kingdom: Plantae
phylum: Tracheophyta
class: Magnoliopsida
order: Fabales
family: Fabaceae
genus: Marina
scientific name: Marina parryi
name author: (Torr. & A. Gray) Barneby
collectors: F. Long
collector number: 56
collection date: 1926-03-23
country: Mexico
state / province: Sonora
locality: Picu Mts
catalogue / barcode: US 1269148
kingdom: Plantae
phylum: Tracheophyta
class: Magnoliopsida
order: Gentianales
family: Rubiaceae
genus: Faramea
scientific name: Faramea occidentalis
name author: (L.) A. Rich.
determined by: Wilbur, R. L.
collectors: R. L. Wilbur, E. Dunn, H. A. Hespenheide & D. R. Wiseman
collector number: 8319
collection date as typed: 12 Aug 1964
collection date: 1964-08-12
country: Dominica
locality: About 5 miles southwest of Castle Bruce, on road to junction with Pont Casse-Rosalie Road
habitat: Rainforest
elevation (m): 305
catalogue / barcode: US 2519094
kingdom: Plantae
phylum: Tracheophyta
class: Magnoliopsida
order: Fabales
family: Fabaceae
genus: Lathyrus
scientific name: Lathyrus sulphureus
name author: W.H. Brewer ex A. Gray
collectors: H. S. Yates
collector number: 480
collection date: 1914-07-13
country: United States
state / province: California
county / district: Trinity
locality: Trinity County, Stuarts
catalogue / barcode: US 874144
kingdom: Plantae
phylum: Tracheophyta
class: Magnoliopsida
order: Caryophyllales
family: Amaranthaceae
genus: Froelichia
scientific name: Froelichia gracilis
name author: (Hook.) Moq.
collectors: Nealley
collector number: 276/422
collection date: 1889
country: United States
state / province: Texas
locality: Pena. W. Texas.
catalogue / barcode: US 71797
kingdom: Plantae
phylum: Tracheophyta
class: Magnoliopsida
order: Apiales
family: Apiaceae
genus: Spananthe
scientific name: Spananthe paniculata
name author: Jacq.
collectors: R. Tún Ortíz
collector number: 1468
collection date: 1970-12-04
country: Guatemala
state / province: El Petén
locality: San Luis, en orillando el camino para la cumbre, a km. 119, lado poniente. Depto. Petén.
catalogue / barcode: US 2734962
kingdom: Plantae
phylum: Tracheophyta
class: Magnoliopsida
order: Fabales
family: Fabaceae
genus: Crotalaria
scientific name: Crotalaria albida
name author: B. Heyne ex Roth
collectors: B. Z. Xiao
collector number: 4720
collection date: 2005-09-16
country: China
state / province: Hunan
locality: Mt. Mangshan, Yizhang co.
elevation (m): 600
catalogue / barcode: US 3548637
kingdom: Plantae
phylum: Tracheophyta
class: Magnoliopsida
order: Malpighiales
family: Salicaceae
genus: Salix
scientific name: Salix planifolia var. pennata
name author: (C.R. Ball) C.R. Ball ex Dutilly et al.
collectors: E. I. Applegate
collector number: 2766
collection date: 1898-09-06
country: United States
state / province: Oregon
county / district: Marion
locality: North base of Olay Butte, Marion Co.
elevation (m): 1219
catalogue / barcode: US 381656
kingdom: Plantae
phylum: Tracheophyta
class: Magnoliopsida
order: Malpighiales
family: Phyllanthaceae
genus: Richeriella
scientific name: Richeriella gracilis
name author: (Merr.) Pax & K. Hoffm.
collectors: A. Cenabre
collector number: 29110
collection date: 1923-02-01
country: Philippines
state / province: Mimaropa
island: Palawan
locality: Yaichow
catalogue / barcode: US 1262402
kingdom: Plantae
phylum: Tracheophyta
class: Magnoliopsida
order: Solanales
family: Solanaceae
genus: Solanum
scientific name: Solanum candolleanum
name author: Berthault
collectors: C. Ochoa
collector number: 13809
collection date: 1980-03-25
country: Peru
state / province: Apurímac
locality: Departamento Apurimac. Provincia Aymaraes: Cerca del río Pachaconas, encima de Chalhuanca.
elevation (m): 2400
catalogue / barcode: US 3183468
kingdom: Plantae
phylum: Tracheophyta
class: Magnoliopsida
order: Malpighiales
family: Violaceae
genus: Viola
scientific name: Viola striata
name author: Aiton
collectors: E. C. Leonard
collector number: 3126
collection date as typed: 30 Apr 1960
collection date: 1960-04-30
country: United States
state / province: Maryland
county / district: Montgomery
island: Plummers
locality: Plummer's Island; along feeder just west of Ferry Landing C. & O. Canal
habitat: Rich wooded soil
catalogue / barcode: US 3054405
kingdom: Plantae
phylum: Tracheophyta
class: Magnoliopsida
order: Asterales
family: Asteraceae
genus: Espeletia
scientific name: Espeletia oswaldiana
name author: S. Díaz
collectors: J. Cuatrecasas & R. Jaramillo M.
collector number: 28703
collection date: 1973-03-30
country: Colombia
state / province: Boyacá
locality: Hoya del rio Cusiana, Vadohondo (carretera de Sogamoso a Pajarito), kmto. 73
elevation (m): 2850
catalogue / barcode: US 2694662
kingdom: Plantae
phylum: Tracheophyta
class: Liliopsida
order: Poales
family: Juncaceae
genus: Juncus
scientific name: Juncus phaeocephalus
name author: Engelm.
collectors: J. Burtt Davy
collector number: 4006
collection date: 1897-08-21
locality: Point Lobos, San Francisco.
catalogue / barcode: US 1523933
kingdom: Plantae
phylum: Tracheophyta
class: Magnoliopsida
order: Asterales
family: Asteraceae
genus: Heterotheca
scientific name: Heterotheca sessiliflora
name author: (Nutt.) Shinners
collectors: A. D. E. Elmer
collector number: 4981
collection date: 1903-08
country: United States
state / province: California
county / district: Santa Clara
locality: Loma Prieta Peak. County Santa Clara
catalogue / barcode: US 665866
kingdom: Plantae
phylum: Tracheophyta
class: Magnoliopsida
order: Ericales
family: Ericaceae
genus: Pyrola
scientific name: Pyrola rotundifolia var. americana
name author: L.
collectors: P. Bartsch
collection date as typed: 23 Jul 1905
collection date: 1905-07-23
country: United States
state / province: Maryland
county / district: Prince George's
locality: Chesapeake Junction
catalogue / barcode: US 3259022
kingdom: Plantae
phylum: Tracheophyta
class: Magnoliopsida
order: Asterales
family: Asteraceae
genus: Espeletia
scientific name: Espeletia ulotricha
··········
* **Task goal**: Reproduce every line of the material above, word for word.

* **Solution to this task**:
kingdom: Plantae
phylum: Tracheophyta
class: Magnoliopsida
order: Fabales
family: Fabaceae
genus: Marina
scientific name: Marina parryi
name author: (Torr. & A. Gray) Barneby
collectors: F. Long
collector number: 56
collection date: 1926-03-23
country: Mexico
state / province: Sonora
locality: Picu Mts
catalogue / barcode: US 1269148
kingdom: Plantae
phylum: Tracheophyta
class: Magnoliopsida
order: Gentianales
family: Rubiaceae
genus: Faramea
scientific name: Faramea occidentalis
name author: (L.) A. Rich.
determined by: Wilbur, R. L.
collectors: R. L. Wilbur, E. Dunn, H. A. Hespenheide & D. R. Wiseman
collector number: 8319
collection date as typed: 12 Aug 1964
collection date: 1964-08-12
country: Dominica
locality: About 5 miles southwest of Castle Bruce, on road to junction with Pont Casse-Rosalie Road
habitat: Rainforest
elevation (m): 305
catalogue / barcode: US 2519094
kingdom: Plantae
phylum: Tracheophyta
class: Magnoliopsida
order: Fabales
family: Fabaceae
genus: Lathyrus
scientific name: Lathyrus sulphureus
name author: W.H. Brewer ex A. Gray
collectors: H. S. Yates
collector number: 480
collection date: 1914-07-13
country: United States
state / province: California
county / district: Trinity
locality: Trinity County, Stuarts
catalogue / barcode: US 874144
kingdom: Plantae
phylum: Tracheophyta
class: Magnoliopsida
order: Caryophyllales
family: Amaranthaceae
genus: Froelichia
scientific name: Froelichia gracilis
name author: (Hook.) Moq.
collectors: Nealley
collector number: 276/422
collection date: 1889
country: United States
state / province: Texas
locality: Pena. W. Texas.
catalogue / barcode: US 71797
kingdom: Plantae
phylum: Tracheophyta
class: Magnoliopsida
order: Apiales
family: Apiaceae
genus: Spananthe
scientific name: Spananthe paniculata
name author: Jacq.
collectors: R. Tún Ortíz
collector number: 1468
collection date: 1970-12-04
country: Guatemala
state / province: El Petén
locality: San Luis, en orillando el camino para la cumbre, a km. 119, lado poniente. Depto. Petén.
catalogue / barcode: US 2734962
kingdom: Plantae
phylum: Tracheophyta
class: Magnoliopsida
order: Fabales
family: Fabaceae
genus: Crotalaria
scientific name: Crotalaria albida
name author: B. Heyne ex Roth
collectors: B. Z. Xiao
collector number: 4720
collection date: 2005-09-16
country: China
state / province: Hunan
locality: Mt. Mangshan, Yizhang co.
elevation (m): 600
catalogue / barcode: US 3548637
kingdom: Plantae
phylum: Tracheophyta
class: Magnoliopsida
order: Malpighiales
family: Salicaceae
genus: Salix
scientific name: Salix planifolia var. pennata
name author: (C.R. Ball) C.R. Ball ex Dutilly et al.
collectors: E. I. Applegate
collector number: 2766
collection date: 1898-09-06
country: United States
state / province: Oregon
county / district: Marion
locality: North base of Olay Butte, Marion Co.
elevation (m): 1219
catalogue / barcode: US 381656
kingdom: Plantae
phylum: Tracheophyta
class: Magnoliopsida
order: Malpighiales
family: Phyllanthaceae
genus: Richeriella
scientific name: Richeriella gracilis
name author: (Merr.) Pax & K. Hoffm.
collectors: A. Cenabre
collector number: 29110
collection date: 1923-02-01
country: Philippines
state / province: Mimaropa
island: Palawan
locality: Yaichow
catalogue / barcode: US 1262402
kingdom: Plantae
phylum: Tracheophyta
class: Magnoliopsida
order: Solanales
family: Solanaceae
genus: Solanum
scientific name: Solanum candolleanum
name author: Berthault
collectors: C. Ochoa
collector number: 13809
collection date: 1980-03-25
country: Peru
state / province: Apurímac
locality: Departamento Apurimac. Provincia Aymaraes: Cerca del río Pachaconas, encima de Chalhuanca.
elevation (m): 2400
catalogue / barcode: US 3183468
kingdom: Plantae
phylum: Tracheophyta
class: Magnoliopsida
order: Malpighiales
family: Violaceae
genus: Viola
scientific name: Viola striata
name author: Aiton
collectors: E. C. Leonard
collector number: 3126
collection date as typed: 30 Apr 1960
collection date: 1960-04-30
country: United States
state / province: Maryland
county / district: Montgomery
island: Plummers
locality: Plummer's Island; along feeder just west of Ferry Landing C. & O. Canal
habitat: Rich wooded soil
catalogue / barcode: US 3054405
kingdom: Plantae
phylum: Tracheophyta
class: Magnoliopsida
order: Asterales
family: Asteraceae
genus: Espeletia
scientific name: Espeletia oswaldiana
name author: S. Díaz
collectors: J. Cuatrecasas & R. Jaramillo M.
collector number: 28703
collection date: 1973-03-30
country: Colombia
state / province: Boyacá
locality: Hoya del rio Cusiana, Vadohondo (carretera de Sogamoso a Pajarito), kmto. 73
elevation (m): 2850
catalogue / barcode: US 2694662
kingdom: Plantae
phylum: Tracheophyta
class: Liliopsida
order: Poales
family: Juncaceae
genus: Juncus
scientific name: Juncus phaeocephalus
name author: Engelm.
collectors: J. Burtt Davy
collector number: 4006
collection date: 1897-08-21
locality: Point Lobos, San Francisco.
catalogue / barcode: US 1523933
kingdom: Plantae
phylum: Tracheophyta
class: Magnoliopsida
order: Asterales
family: Asteraceae
genus: Heterotheca
scientific name: Heterotheca sessiliflora
name author: (Nutt.) Shinners
collectors: A. D. E. Elmer
collector number: 4981
collection date: 1903-08
country: United States
state / province: California
county / district: Santa Clara
locality: Loma Prieta Peak. County Santa Clara
catalogue / barcode: US 665866
kingdom: Plantae
phylum: Tracheophyta
class: Magnoliopsida
order: Ericales
family: Ericaceae
genus: Pyrola
scientific name: Pyrola rotundifolia var. americana
name author: L.
collectors: P. Bartsch
collection date as typed: 23 Jul 1905
collection date: 1905-07-23
country: United States
state / province: Maryland
county / district: Prince George's
locality: Chesapeake Junction
catalogue / barcode: US 3259022
kingdom: Plantae
phylum: Tracheophyta
class: Magnoliopsida
order: Asterales
family: Asteraceae
genus: Espeletia
scientific name: Espeletia ulotricha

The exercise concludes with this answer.